Hypnotherapy during childbirth is based on the theory that to experience an easy and comfortable birth, women need to have an understanding of the way in which the uterus functions naturally during normal childbirth when unencumbered by fear, along with the ill effects of the fear-tension-pain cycle on the birthing process. Birthing women and their support partners are taught non-pharmacological strategies, such as relaxation, meditation and visualisation, that allow the body to birth normally without restrictions to assist in less painful, easier, more comfortable birthing.[6][7][8][9][10][11]

History[edit]

In 1942, Childbirth without Fear was published; written by English obstetrician Grantly Dick-Read. The book introduced the idea of using hypnotherapy for childbirth.[12]

Obstetrician Grantly Dick-Read first wrote about the use of hypnosis to reduce pain in the 1930s in his work on natural childbirth and since the 1980s a range of different techniques have been developed that utilize hypnosis in a natural childbirth.

Research[edit]

Hypnosis is generally considered a controversial treatment. There have been studies refuting claims that hypnosis is effective in reducing or eliminating pain during childbirth.
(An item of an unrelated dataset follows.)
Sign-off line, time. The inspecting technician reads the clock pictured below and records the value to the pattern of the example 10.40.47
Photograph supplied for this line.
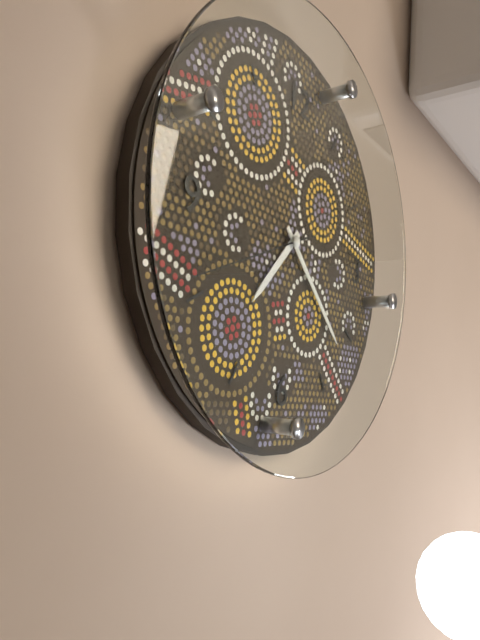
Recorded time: 7.22.41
A 2004 research review found insufficient evidence to show that the technique is effective,[13] and two 2012 Cochrane reviews found that there was insufficient evidence to determine whether hypnosis is effective in managing or treating pain in childbirth or postnatal depression.[14][15]

However, there have been studies confirming the claims that, compared to general population figures, hypnosis and self-hypnosis during childbirth leads to:[7][16][17]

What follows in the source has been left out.